◆ **Text block**:
Gotta love these GA16s. Yes they are slow, but they are very gutsy! My 93 Sentra has 159K on it, and stand next to it when it idles.... it sounds ridiculously quiet. The only stupid thing that has happened to me was a huge part of the exhaust snapped and fell off while I was driving down the street. I have since gotten it replaced. Water pump replaced, both front axles replaced. Front main seal leaks a few drops here and there. But she starts up happily every time. 

I last had an '87 Sentra 1.6 (dont know engine model number). She retired at 170K when she was hit by a truck on I-95  She was still running strong. My sister's Pulsar, same year with the same engine, was even better. My old Sentra's auto tranny was on its way out. The Pulsar's engine and tranny were still running very strong. My mother also had an '87 Sentra and she got over 300K out of the motor and tranny.

◆ **Extracted records**:
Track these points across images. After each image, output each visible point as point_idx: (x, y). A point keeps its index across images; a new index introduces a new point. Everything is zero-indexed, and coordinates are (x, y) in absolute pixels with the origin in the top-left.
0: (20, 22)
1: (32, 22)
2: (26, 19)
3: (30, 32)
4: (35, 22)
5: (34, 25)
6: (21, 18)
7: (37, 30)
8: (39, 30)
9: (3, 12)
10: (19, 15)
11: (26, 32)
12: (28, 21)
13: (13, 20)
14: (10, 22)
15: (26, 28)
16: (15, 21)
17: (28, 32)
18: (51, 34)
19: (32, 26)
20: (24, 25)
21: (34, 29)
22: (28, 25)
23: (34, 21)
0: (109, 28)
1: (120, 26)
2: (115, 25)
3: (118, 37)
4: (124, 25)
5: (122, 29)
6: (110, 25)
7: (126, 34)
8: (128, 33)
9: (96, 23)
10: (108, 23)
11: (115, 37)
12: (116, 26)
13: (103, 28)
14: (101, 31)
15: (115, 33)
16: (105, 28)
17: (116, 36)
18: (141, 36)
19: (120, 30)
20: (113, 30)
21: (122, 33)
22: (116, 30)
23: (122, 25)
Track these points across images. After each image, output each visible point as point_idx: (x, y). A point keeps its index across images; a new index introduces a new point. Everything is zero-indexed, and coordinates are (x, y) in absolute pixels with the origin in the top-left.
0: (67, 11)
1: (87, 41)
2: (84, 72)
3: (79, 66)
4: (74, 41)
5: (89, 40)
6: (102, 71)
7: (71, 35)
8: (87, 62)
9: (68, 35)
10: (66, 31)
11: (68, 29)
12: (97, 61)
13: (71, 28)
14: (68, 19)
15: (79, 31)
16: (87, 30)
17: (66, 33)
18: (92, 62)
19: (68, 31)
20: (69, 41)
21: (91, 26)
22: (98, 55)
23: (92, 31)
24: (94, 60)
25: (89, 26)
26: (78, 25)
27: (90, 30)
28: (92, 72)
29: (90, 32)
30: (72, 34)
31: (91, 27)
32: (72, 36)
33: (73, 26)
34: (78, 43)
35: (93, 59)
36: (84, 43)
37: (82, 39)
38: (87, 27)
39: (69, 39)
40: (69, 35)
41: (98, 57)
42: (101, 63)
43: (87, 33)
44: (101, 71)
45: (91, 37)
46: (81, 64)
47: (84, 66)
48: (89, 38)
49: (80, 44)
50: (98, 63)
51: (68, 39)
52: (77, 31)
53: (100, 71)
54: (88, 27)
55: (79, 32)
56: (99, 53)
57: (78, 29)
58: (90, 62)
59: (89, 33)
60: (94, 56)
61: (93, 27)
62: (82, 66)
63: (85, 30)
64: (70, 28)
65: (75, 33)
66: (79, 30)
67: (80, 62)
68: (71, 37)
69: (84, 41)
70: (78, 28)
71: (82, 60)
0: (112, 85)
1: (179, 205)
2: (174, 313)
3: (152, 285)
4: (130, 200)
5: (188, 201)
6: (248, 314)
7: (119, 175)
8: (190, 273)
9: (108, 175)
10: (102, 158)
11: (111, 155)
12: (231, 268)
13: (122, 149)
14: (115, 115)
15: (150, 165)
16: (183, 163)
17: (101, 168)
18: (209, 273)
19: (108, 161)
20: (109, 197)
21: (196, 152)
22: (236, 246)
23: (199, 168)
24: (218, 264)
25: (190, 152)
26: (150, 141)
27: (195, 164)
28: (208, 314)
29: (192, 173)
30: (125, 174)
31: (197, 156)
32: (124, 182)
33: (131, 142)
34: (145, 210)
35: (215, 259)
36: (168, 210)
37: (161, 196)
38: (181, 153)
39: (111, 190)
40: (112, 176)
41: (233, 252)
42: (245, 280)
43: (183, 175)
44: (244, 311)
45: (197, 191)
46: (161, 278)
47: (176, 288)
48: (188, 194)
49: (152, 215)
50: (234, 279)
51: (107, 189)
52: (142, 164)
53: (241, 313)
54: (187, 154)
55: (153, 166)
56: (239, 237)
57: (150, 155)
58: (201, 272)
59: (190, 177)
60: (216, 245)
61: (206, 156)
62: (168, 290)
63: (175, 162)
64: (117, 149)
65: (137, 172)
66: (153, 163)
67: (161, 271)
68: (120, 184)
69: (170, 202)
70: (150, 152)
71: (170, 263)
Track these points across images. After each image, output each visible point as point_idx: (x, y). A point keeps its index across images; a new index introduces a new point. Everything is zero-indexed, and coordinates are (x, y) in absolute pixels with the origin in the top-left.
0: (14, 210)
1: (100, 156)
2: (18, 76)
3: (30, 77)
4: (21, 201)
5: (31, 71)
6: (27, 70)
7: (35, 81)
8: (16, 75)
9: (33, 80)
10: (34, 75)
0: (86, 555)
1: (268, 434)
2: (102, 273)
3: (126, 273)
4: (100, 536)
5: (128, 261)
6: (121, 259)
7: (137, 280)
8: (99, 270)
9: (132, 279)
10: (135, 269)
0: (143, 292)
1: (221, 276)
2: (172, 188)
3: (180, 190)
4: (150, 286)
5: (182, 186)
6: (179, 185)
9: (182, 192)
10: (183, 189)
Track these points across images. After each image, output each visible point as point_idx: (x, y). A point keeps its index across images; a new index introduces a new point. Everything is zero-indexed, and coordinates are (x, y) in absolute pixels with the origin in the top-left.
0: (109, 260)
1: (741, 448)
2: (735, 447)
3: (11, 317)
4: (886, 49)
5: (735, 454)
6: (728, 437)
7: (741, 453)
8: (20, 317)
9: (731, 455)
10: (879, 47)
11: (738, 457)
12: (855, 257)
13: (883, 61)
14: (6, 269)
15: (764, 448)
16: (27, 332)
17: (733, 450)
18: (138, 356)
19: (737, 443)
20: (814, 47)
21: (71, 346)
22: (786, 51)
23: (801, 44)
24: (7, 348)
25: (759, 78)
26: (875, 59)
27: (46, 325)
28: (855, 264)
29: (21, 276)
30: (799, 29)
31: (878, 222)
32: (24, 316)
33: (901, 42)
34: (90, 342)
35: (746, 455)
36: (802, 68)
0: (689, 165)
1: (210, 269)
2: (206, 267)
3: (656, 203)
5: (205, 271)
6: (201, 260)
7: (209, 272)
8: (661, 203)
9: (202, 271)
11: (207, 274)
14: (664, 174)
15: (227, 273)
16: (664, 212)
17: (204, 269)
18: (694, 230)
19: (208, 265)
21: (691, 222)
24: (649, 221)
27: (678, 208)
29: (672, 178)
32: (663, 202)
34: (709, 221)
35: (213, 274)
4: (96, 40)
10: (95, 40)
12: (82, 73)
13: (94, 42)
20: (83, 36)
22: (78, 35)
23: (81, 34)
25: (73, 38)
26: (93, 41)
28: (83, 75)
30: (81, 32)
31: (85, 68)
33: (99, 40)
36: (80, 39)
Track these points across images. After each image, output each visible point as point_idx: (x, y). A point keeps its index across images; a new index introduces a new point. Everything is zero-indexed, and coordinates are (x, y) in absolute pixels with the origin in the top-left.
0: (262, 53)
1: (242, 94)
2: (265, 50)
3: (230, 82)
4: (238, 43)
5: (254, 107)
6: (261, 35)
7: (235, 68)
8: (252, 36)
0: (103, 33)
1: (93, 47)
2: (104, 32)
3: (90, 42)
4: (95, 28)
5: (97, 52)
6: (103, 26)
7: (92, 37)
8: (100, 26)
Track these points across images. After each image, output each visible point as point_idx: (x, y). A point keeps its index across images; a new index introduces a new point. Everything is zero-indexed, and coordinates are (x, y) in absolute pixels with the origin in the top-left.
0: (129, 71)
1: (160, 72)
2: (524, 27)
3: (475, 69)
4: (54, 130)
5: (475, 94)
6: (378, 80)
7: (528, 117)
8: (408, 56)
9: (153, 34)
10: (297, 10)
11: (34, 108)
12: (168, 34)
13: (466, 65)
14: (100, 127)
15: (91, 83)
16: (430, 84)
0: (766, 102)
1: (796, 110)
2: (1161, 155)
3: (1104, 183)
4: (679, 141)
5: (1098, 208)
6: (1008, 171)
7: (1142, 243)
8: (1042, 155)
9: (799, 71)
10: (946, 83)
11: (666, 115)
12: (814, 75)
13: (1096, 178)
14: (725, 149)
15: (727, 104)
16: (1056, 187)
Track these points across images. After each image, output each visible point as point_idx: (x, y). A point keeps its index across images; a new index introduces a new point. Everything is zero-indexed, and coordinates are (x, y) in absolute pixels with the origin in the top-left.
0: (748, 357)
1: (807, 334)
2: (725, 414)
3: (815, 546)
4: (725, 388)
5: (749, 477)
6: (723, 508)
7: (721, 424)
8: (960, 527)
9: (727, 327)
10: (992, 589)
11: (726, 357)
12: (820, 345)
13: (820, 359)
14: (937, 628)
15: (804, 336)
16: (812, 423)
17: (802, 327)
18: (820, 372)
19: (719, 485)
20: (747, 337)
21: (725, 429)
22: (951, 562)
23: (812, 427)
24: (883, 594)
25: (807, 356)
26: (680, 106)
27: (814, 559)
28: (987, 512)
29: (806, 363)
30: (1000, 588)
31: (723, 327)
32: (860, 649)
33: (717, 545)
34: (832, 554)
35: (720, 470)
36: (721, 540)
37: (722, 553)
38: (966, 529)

◆ **Problems to solve**:
**A)** According to the Sentra thread, at what mileage did the '87 Sentra retire, and why?
**B)** Pick up the Sentra thread after its last sentence and keep it going.
Nothing in the records is needed here.

◆ **Answers per task**:
**A)** It retired at 170K when it was hit by a truck on I-95.

**B)**
Everyone touts the Civic and Corollas, but Sentras stand up to them and probably out-do many of them in terms of reliabilty. These are all great little cars, but the Sentras never seem to get the respect they deserve for exceptional reliability. I hope the QG18 can continue Nissan's trend of building highly reliable small 4-cyl enignes!


----------



## Nismo1997 (Dec 26, 2003)

I used to put alot of milage on my car, but sence Im selling it I cut back my traveling in the Sentra a huge amount. As we speak(type) Im at 143800 and runs like a champ :thumbup: 

I dont wanna let go


----------



## packerfan3001 (Dec 11, 2004)

266,532 miles, just replaced cv's at 266,000 miles, and originally trans, only thing kinmda major that has gone were the cv's


----------



## I'm tired of my usernamee (Feb 16, 2004)

woooooo, this thread was revived after almost a year!!!! But to keep this pointless thing going i have 204,xxx mi. with a new motor and tranny sitting in my garage


----------



## joeli16 (Nov 19, 2004)

It's the fun on this forum.Don't need to say it's "pointless" when others enjoy talking about how reliable their cars are.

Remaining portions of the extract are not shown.